Syrians refugees at the berm between the Jordanian and Syrian borders, January 14, 2016. © 2016 Reuters
“It is critically important to help Jordan find a solution to move these highly vulnerable people to a safe place where they can be screened for security concerns and protection needs,” said Bill Frelick, refugee rights director at Human Rights Watch. “We are urging President Obama not only to help Jordan increase its capacity to provide asylum, but also to step up efforts to resettle the refugees in the US and to encourage other countries to do the same.”

Jordan hosts 657,000 Syrian refugees. But, since July 2014, the Jordanian authorities have trapped tens of thousands of other Syrian asylum seekers for months at a time in a barren desert area just north of a raised sand barrier, or “berm.” The barrier marks the limit of a demilitarized zone inside Jordan, several hundred meters south of the Syrian-Jordanian border. Until June 21, 2016, Jordan had allowed aid agencies to provide limited food, water, and medical aid to the increasing numbers of people stuck in the area, while they awaited transfer to refugee screening centers.

Since June 21, however, when an explosives-laden truck from the armed extremist group Islamic State killed seven Jordanian soldiers at a border post, Jordan has allowed no one in the berm area to enter farther into Jordan. Between June 21 and August 3, Jordan blocked all deliveries of food and medical assistance, which people in the berm area depend on for survival, to the estimated 70,000 people there, half of them children. On August 3-4, Jordan permitted the UN agencies to temporarily resume limited deliveries.

Jordan has asked the UN to lay out other options for providing assistance to the Syrians at the berm, and various options have been discussed with interested government and UN agency representatives in New York and Beirut. Among the proposals discussed were to move the people at the berm 10 kilometers inside Syria, to allow aid deliveries across the Syrian border or internal conflict lines, or to use air drops or a crane to deliver food and assistance. No agency has announced a practical method to provide aid inside Syria in these remote desert locations.

“Providing sporadic assistance, while necessary in terms of immediate needs, is not a sufficient solution: what is imperative is to bring these people to safety,” Frelick said. “Aid can’t be a substitute for protection.”

In December 2015, the Office of the UN High Commissioner for Refugees (UNHCR) said that Jordan was putting the lives of refugees at risk by trapping them at the berm, including “women …giv[ing] birth in unsanitary and unhygienic conditions, … [people with] respiratory tract infections, gastroenteritis, skin disease… diarrhea, vomiting and acute malnutrition.” Since that time, conditions at the berm have significantly deteriorated.

In the July 28 letter to President Obama, Human Rights Watch urges the United States, which will host a major summit on the Global Refugee Crisis on September 20, to show leadership by working with Jordan, a close ally, to move the stranded asylum seekers to a safe location.
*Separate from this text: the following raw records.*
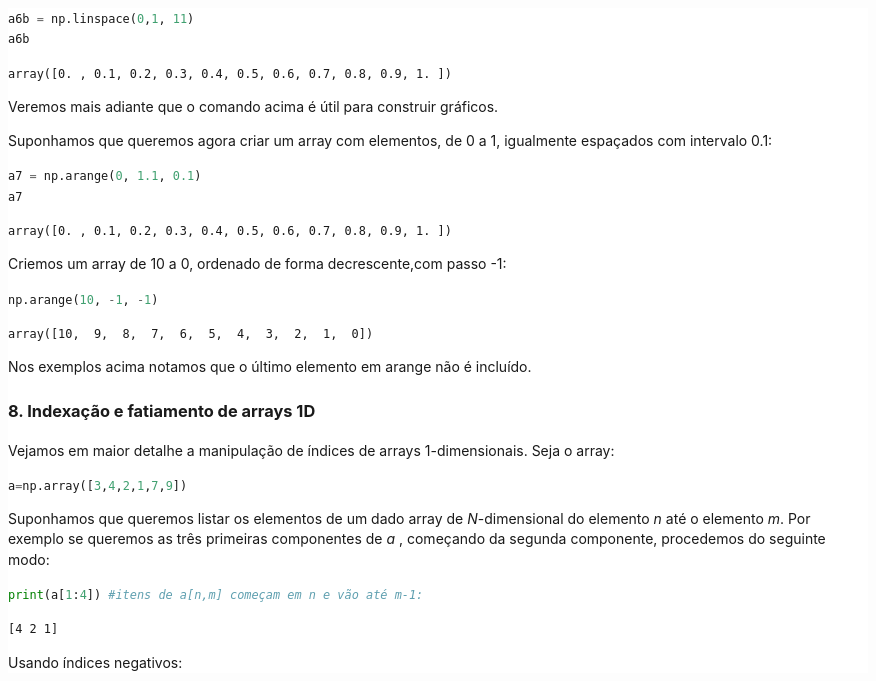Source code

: 
```python
a6b = np.linspace(0,1, 11)
a6b
```




    array([0. , 0.1, 0.2, 0.3, 0.4, 0.5, 0.6, 0.7, 0.8, 0.9, 1. ])



Veremos mais adiante que o comando acima é útil para construir gráficos.

Suponhamos que queremos agora  criar um array com elementos, de 0 a 1, igualmente espaçados com intervalo 0.1:


```python
a7 = np.arange(0, 1.1, 0.1)
a7
```




    array([0. , 0.1, 0.2, 0.3, 0.4, 0.5, 0.6, 0.7, 0.8, 0.9, 1. ])



Criemos um array de 10 a 0, ordenado de forma decrescente,com passo -1:


```python
np.arange(10, -1, -1)
```




    array([10,  9,  8,  7,  6,  5,  4,  3,  2,  1,  0])



Nos exemplos acima notamos que o último elemento em arange não é incluído.

### 8.  Indexação e fatiamento de arrays 1D

Vejamos em maior detalhe a manipulação de índices de arrays 1-dimensionais. Seja o array:


```python
a=np.array([3,4,2,1,7,9])
```

Suponhamos que queremos listar os elementos de um dado array de *N*-dimensional do elemento *n* até o elemento *m*. Por exemplo se queremos as três primeiras componentes de *a* , começando da segunda componente, procedemos do seguinte modo:


```python
print(a[1:4]) #itens de a[n,m] começam em n e vão até m-1:
```

    [4 2 1]


Usando índices negativos:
The letter says that the United States and other donor governments should provide financial, technical, and logistical support to enable Jordan to transfer asylum seekers from the berm to a secure location and that the US should step up its efforts to resettle or accept Syrian refugees into the US.

One suggestion from Human Rights Watch is to fly some of the asylum seekers directly to places where they would have the right under US law to lodge asylum claims and where they could stay in safety and dignity while undergoing screening.

As of August 1, UNHCR had registered 657,000 Syrians in Jordan. Human Rights Watch has repeatedly called for other countries to increase their assistance to Jordan and to resettle greater numbers of the Syrian refugees living in Jordan. International donors should also step up assistance to Jordan and aid agencies working on the Syria crisis, including through long-term development funding. UNHCR Jordan has received 59 percent of its budget request for 2016.

“The crisis at the Jordanian border gives the United States the opportunity to demonstrate to the world that refugee crises can be managed in compassionate ways that both save lives and provide for greater regional and global security,” Frelick said.